▶ [What to do]
Note each line of the entries that includes "https". Then copy those lines.

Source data
━━━━━━━━

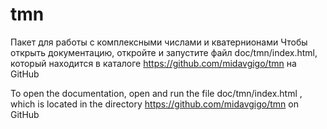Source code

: # tmn
Пакет для работы с комплексными числами и кватернионами
Чтобы открыть документацию, откройте и запустите файл doc/tmn/index.html, который находится в каталоге https://github.com/midavgigo/tmn на GitHub

To open the documentation, open and run the file doc/tmn/index.html , which is located in the directory https://github.com/midavgigo/tmn on GitHub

━━━━━━━━

▶ [Output for this task]
Чтобы открыть документацию, откройте и запустите файл doc/tmn/index.html, который находится в каталоге https://github.com/midavgigo/tmn на GitHub
To open the documentation, open and run the file doc/tmn/index.html , which is located in the directory https://github.com/midavgigo/tmn on GitHub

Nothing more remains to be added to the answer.